Kenyans default on Sh596bn in loans as interest rates hit ceiling according to latest report by the Central Bank of Kenya (CBK).
As rising interest rates wreck havoc on Kenya’s banking sector loan book, borrowers have now defaulted on loans totaling more than Sh596 billion.
This has exposed more households and companies to new rounds of auctions and property seizures as lenders attempt to recover bad loans.
The stock of non-performing loans (NPLs) in Kenya increased to a 16-year high of 15% in August, up from 14.5 percent in July, according to the latest data from the Central Bank of Kenya (CBK).
This translates to more than Sh596 billion, worked as a share of the total loan book.
According to the CBK data, there has been an increase in loan defaults in the manufacturing, mining and quarrying, real estate, building and construction, and building industries.
The loan default rate matches up to the NPL ratio of 15.4 percent that was posted 16 years ago in June 2007.
The rise in the bad loans has been attributed to rising interest rates on commercial bank loans which have weighed heavily on customers servicing the facilities amidst a deteriorating macro-economic environment.
“The rise in interest rates has primarily come from decisions taken by the Monetary Policy Committee to stabilise the economy but have meanwhile resulted in pain in the short run,” Kenya Bankers Association (KBA) CEO Habil Olaka said in Business Daily interview.
“When rates go up, demand for credit goes down but even the existing portfolio starts having challenges.”
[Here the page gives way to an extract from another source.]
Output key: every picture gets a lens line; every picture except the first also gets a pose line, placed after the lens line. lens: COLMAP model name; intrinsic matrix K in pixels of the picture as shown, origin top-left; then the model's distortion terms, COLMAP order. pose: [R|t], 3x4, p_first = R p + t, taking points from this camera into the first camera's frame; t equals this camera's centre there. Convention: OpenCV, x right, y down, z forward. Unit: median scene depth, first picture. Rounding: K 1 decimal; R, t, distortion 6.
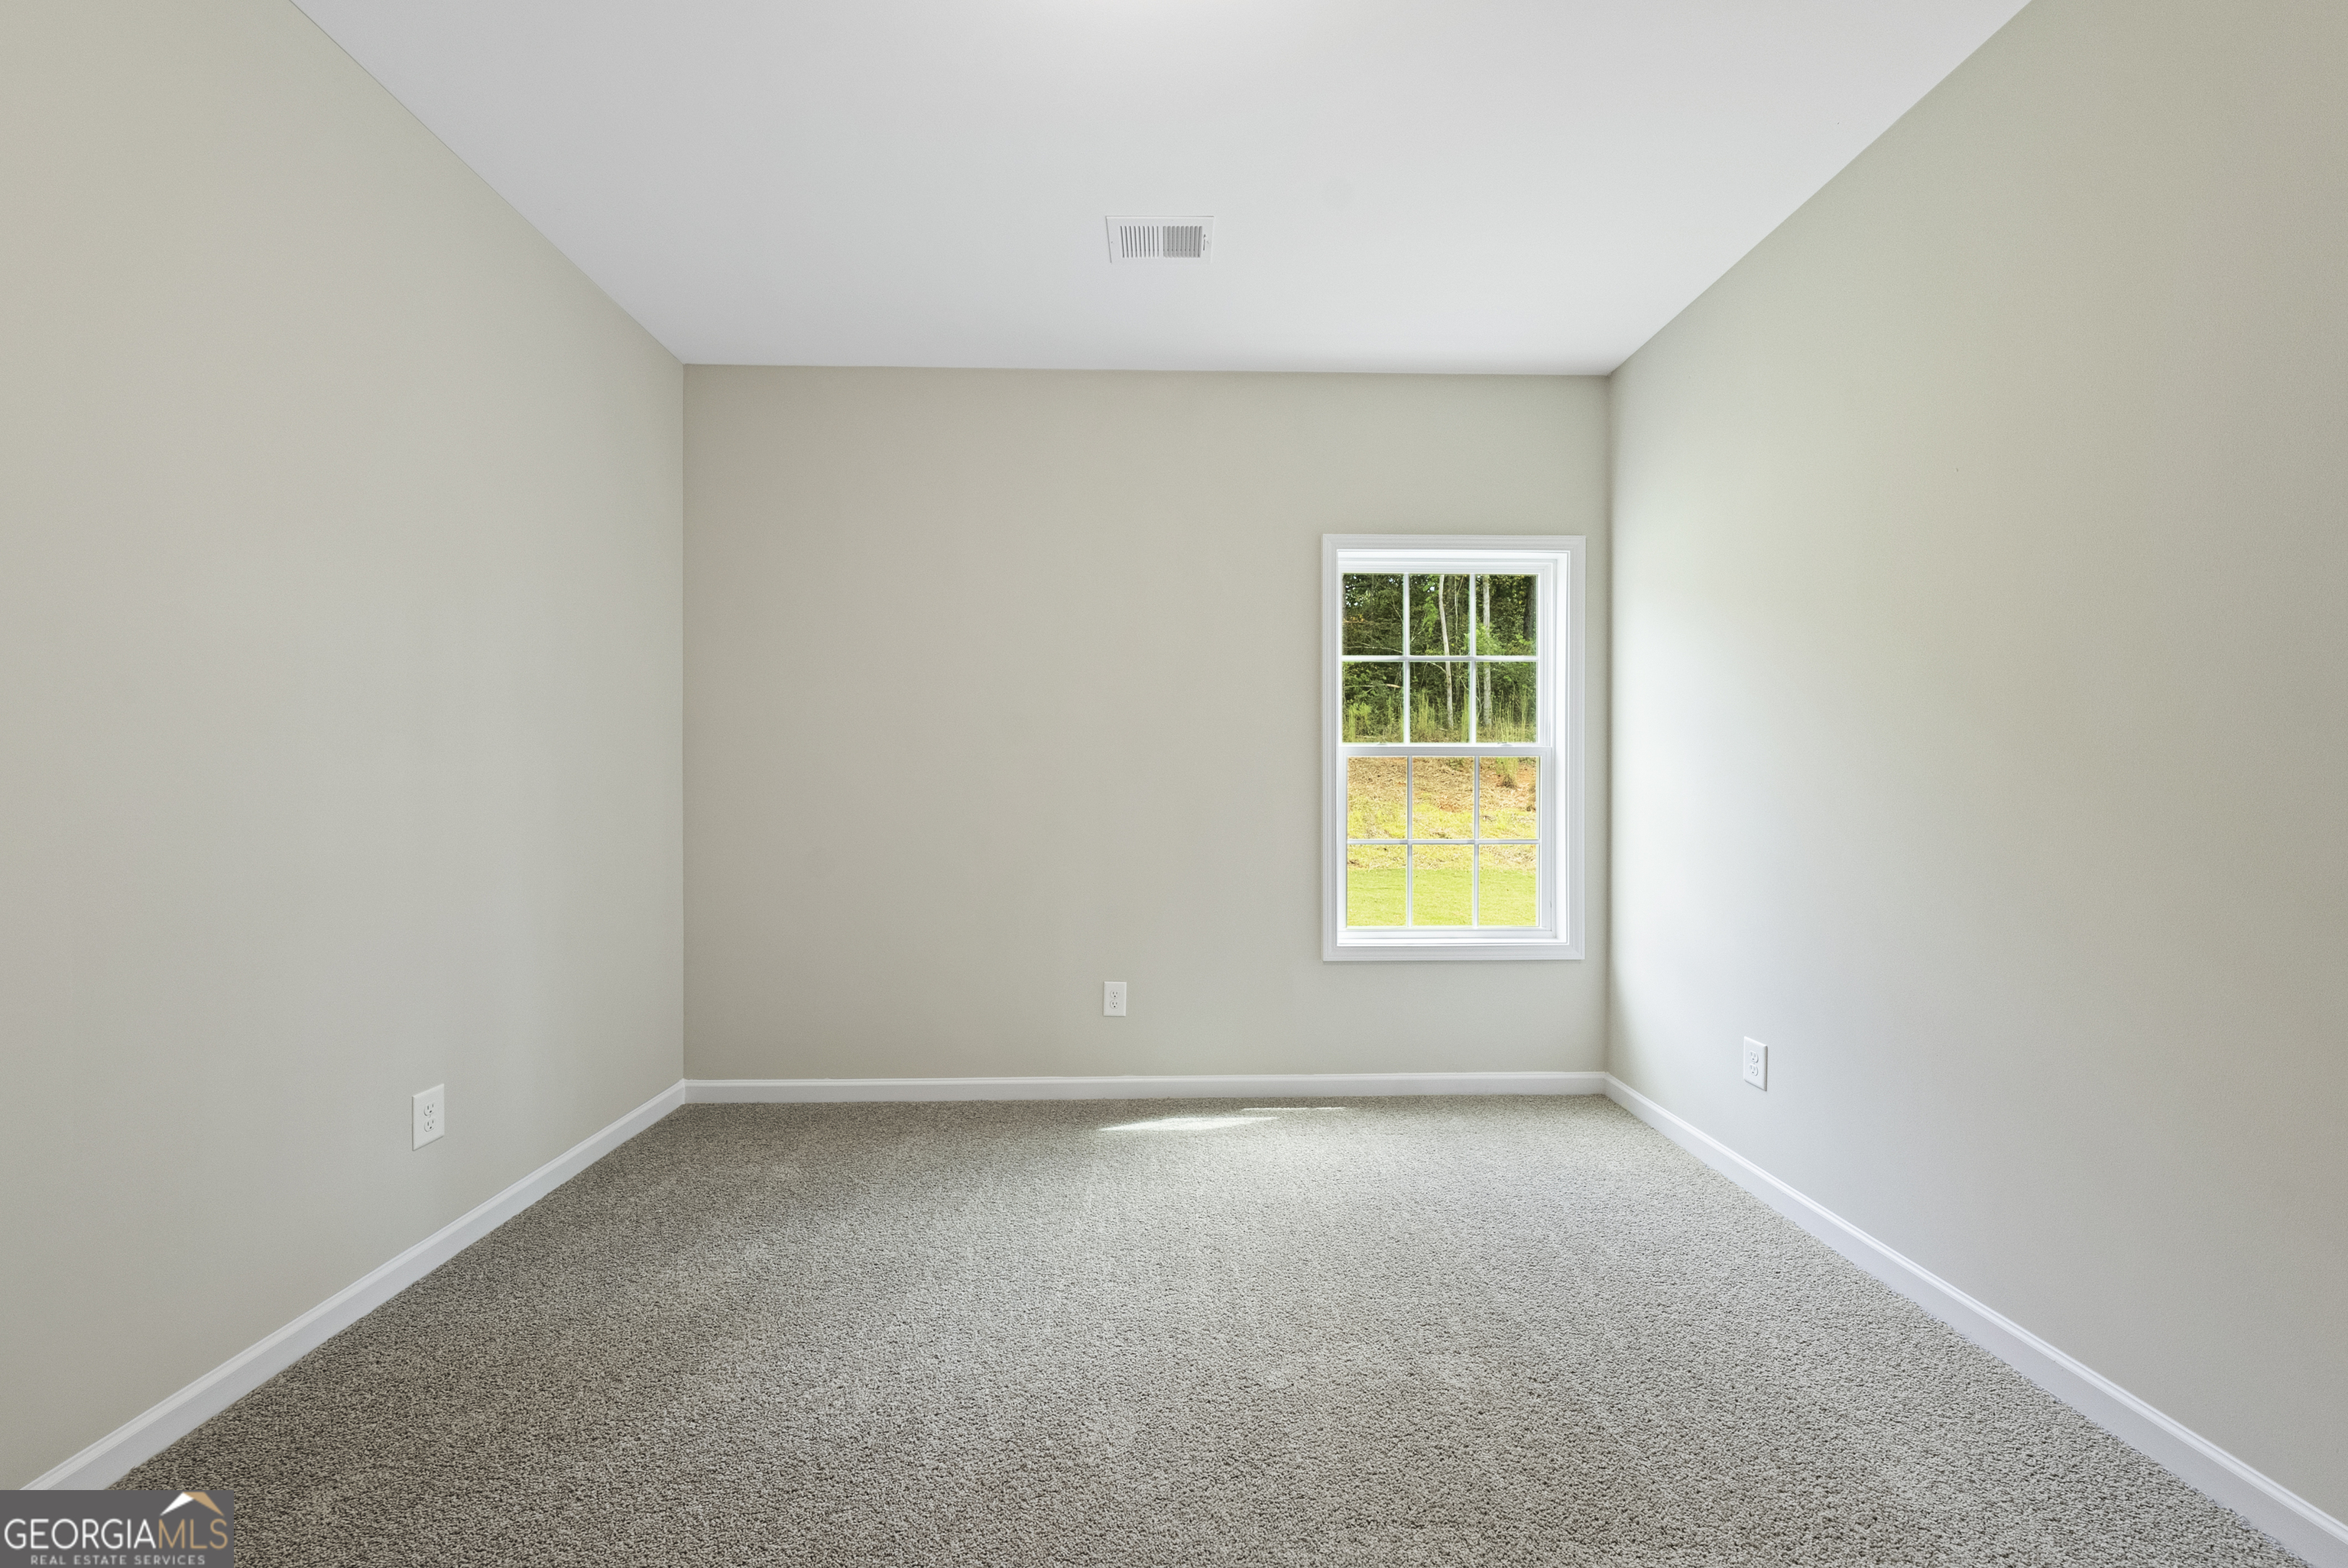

According to the banking sector lobby, the ability of businesses to service loans has been affected by waning demand from consumers as Kenyans contend with a high cost of living.
Equally, businesses have faced increased costs of production from elevated input prices, including the cost of electricity.
The deterioration in the banking sector asset quality could see commercial banks decrease their issuance of new loans as a way of containing the rising NPLs.
Despite this, recent months have forced CBK to tighten monetary policy, as the CBR increased to an almost seven-year high of 10.5 percent in June.
The increase has principally sparked the subsequent rise in interest rates in commercial banking as well as yields on other interest-bearing assets like government securities.
In July, the average commercial bank loan rate reached a 65-month high of 13.5 percent, and last week, the yield on short-term Treasury notes reached 15 percent with regard to the 364-day paper.